３－３．分散液の流動性評価及び積層体の製造（その２）
　分散液１、７及び８のそれぞれを用いて、上記３－１．と同様にして、積層体を製造し、その際の取扱い性と、形成されたポリマー層を評価した。
　分散液１では、塗工層の表面における泡立ちがなく、透明で、表面に欠点や筋目がなく平滑なポリマー層が得られた。
　分散液７及び８では、塗工層の表面にやや泡立ちが見られ、透明性がやや劣るポリマー層が得られた。

　本発明の分散液は分散安定性及び取扱い性に優れる。
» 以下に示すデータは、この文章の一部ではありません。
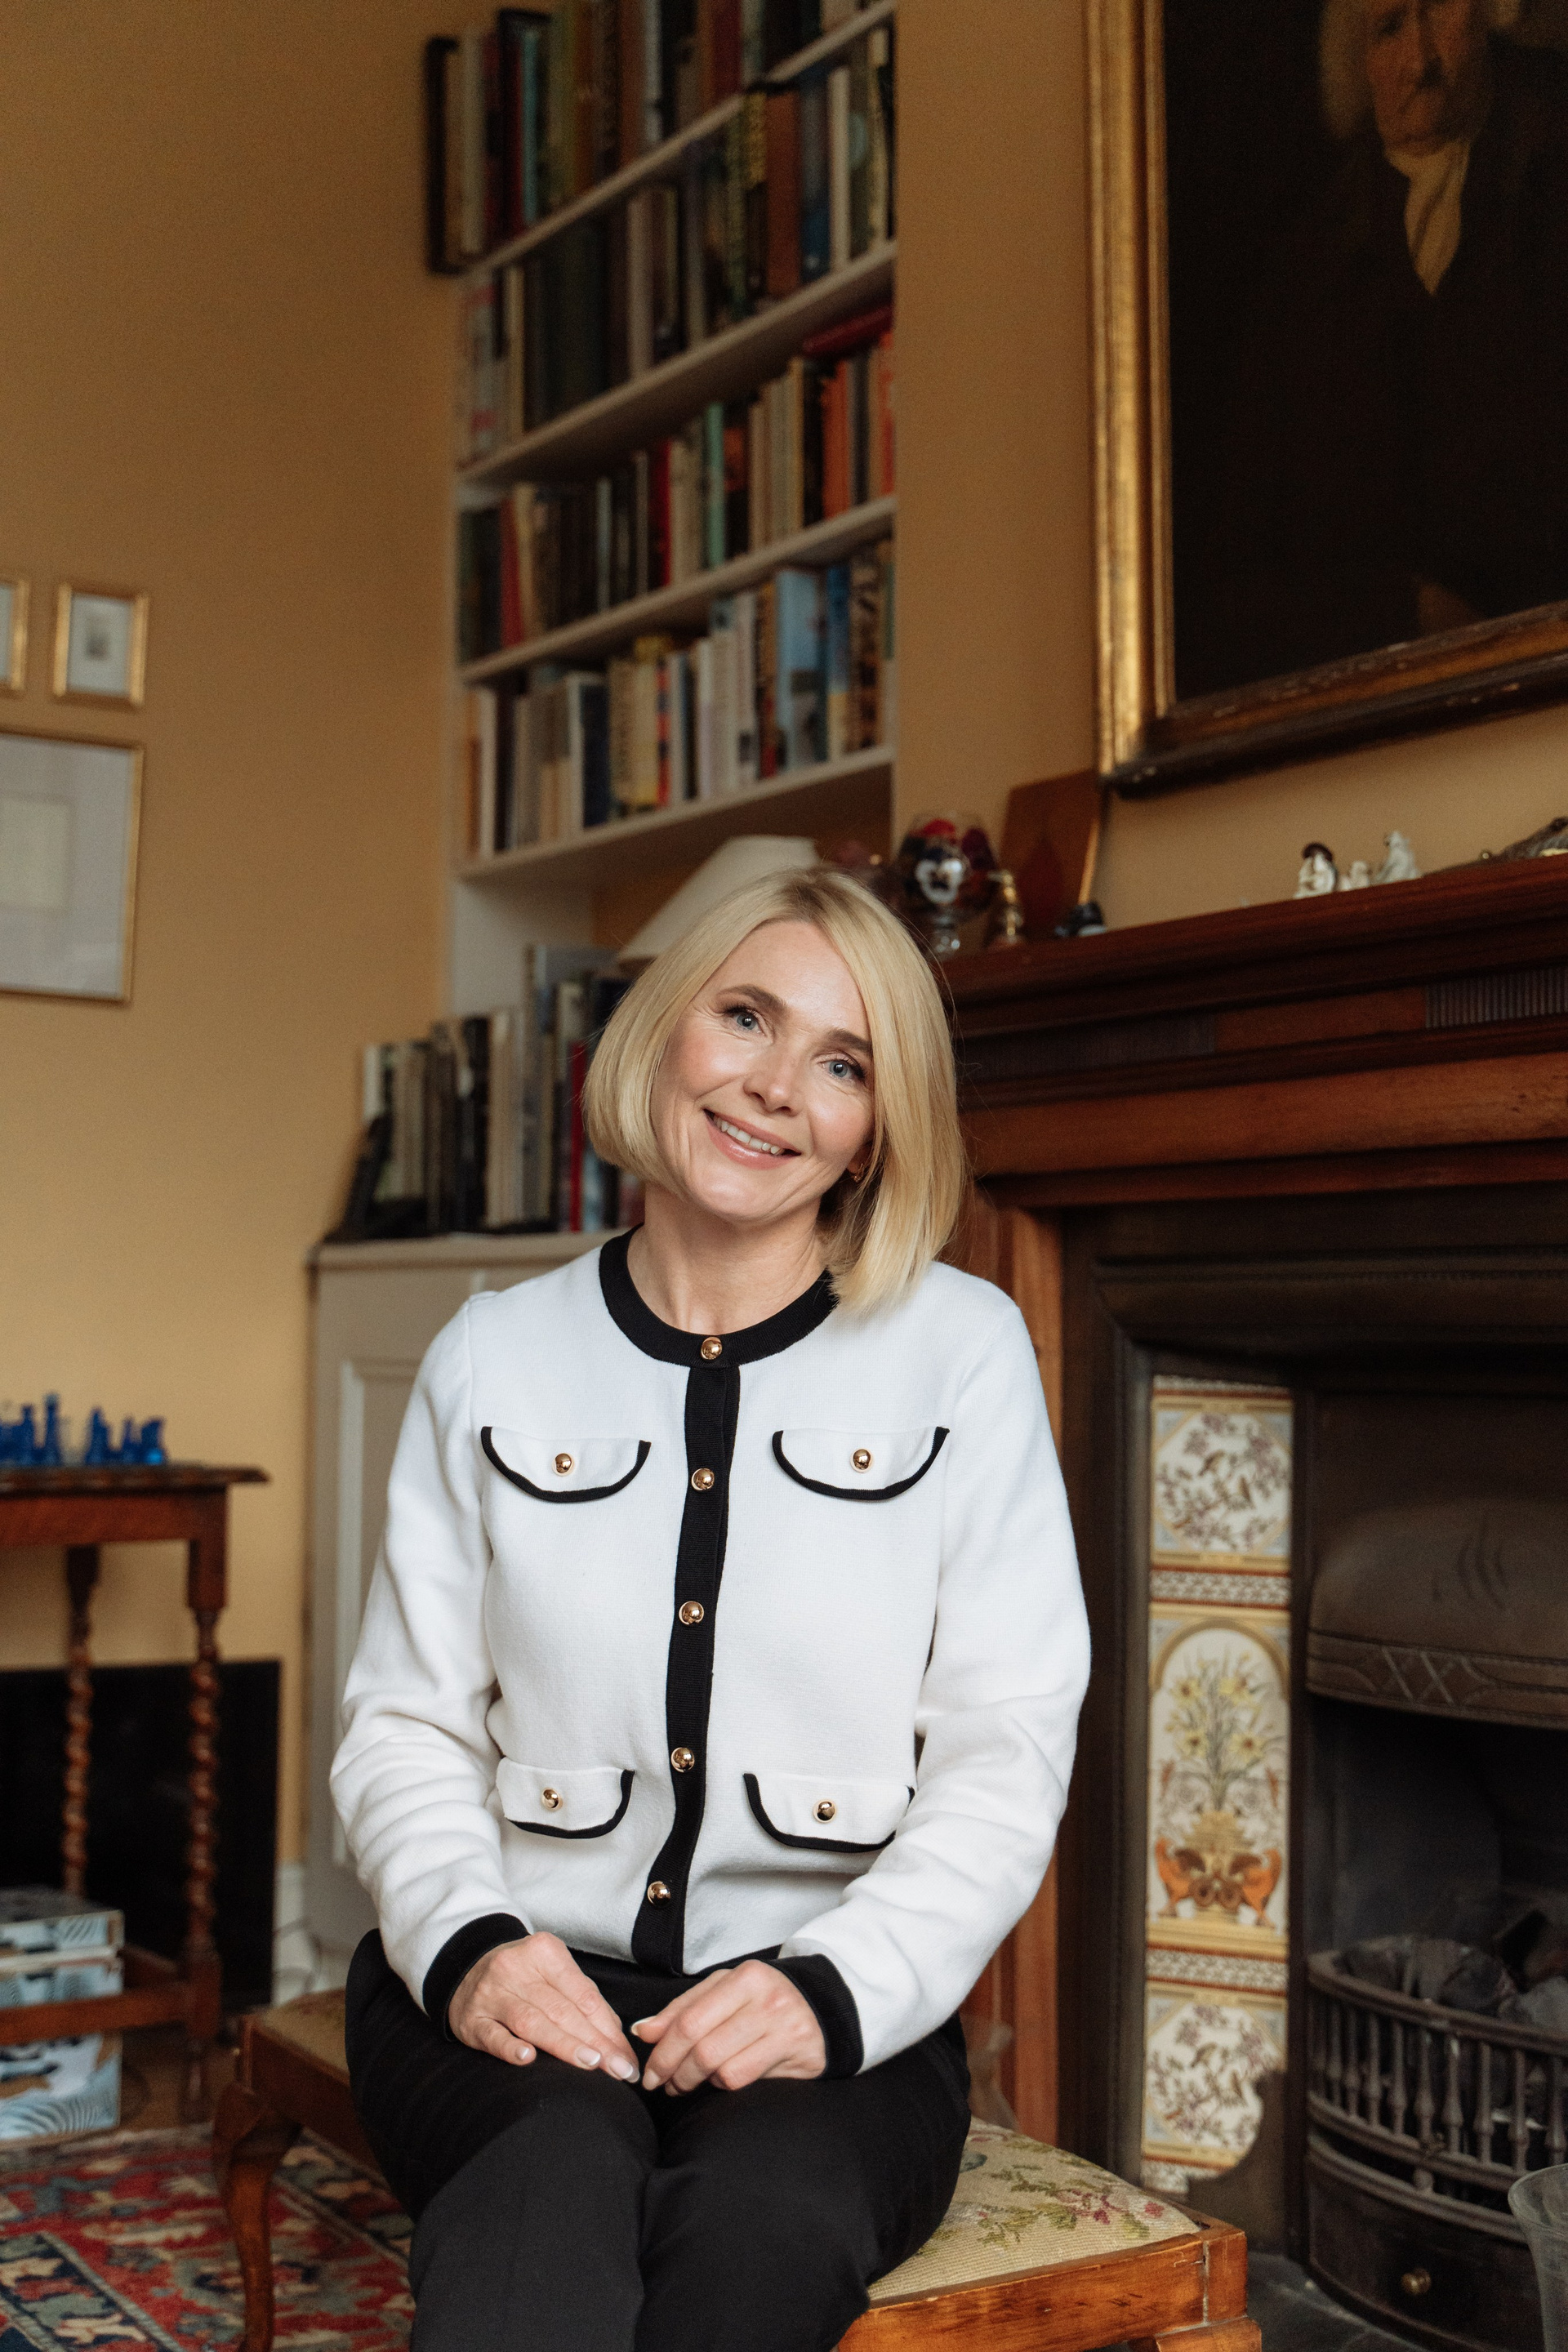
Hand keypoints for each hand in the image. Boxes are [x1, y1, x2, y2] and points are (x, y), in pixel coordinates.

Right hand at [448, 1931, 640, 2080]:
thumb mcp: (550, 1970)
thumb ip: (580, 1995)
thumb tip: (614, 2032)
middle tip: (620, 2069)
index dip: (609, 2028)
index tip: (627, 2057)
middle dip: (596, 2042)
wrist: (465, 1965)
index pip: (584, 1995)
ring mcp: (491, 1994)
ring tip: (591, 2063)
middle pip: (563, 2010)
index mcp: (544, 1952)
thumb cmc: (521, 1974)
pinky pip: (492, 2035)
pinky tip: (528, 2059)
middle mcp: (516, 1969)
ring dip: (564, 2044)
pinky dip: (510, 2048)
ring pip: (533, 2021)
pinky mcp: (471, 2020)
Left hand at [633, 1960, 825, 2093]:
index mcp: (745, 1977)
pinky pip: (742, 2078)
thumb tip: (644, 2031)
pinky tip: (718, 2080)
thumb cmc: (764, 2000)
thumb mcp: (726, 1991)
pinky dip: (721, 2084)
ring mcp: (783, 2028)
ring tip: (684, 2084)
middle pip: (702, 2045)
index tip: (649, 2069)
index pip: (690, 2018)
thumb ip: (684, 2008)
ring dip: (694, 2082)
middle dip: (673, 2070)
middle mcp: (766, 1999)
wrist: (824, 2009)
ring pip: (720, 2067)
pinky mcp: (796, 2055)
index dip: (663, 2049)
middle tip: (661, 2083)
また、Ｆポリマーの物性を高度に発現し、その表面外観に優れる、塗膜（ポリマー層）等の成形物を形成できる。

　なお、２０２２年１０月３日に出願された日本特許出願２０２２－１５９８５１号の明細書、特許請求の範囲および要約書の全内容をここに引用し、本発明の明細書の開示として、取り入れるものである。

Claims

　テトラフルオロエチレン系ポリマーの粒子と、ビニルアルコール系高分子、アクリル系高分子、ポリビニルピロリドン、ポリピロール、ポリチオフェン、ポリエチレンオキシド、ポリエチレンイミン及びセルロースエーテルからなる群から選ばれる少なくとも１種である、極性官能基を有する水溶性高分子と、水と、を含み、アルカリ金属イオン及びアルカリ土類金属イオンからなる群から選ばれる少なくとも１種の陽イオンの濃度が０．１～１０００ｐｐｍである、水性分散液。
　前記テトラフルオロエチレン系ポリマーが熱溶融性であり、酸素含有極性基を含有する、請求項１に記載の水性分散液。
　前記テトラフルオロエチレン系ポリマーの粒子の平均粒子径が１μｍ以上１０μｍ未満である、請求項１に記載の水性分散液。
　前記テトラフルオロエチレン系ポリマーの粒子の含有量が２５質量％以上である、請求項１に記載の水性分散液。
　前記水溶性高分子の含有量が、前記テトラフルオロエチレン系ポリマーの粒子に対して５質量％以下である、請求項１に記載の水性分散液。
　前記水溶性高分子がビニルアルコール系高分子である、請求項１に記載の水性分散液。
　前記水溶性高分子がセルロースエーテルである、請求項１に記載の水性分散液。
　前記セルロースエーテルが、カルボキシアルキルセルロース、ヒドロキシアルキルセルロース又はヒドロキシアルキルアルキルセルロースである、請求項７に記載の水性分散液。
　さらに、シリコーン系界面活性剤を含有する、請求項１に記載の水性分散液。
　さらに、炭素数１～６のアルコールを含有する、請求項１に記載の水性分散液。
　粘度が、５００～１００００ｍＰａ・ｓである、請求項１に記載の水性分散液。
　チキソ比が、１．０～２．５である、請求項１に記載の水性分散液。
　前記陽イオンが、ナトリウムイオン又はカリウムイオンの少なくとも１種である、請求項１に記載の水性分散液。
　ｐＨが８超１１以下である、請求項１に記載の水性分散液。
　請求項１～１４のいずれか１項に記載の水性分散液を基材の表面に配置し加熱して、前記テトラフルオロエチレン系ポリマーを含むポリマー層を形成し、前記基材で構成される基材層と前記ポリマー層とをこの順で有する積層体を得る、積層体の製造方法。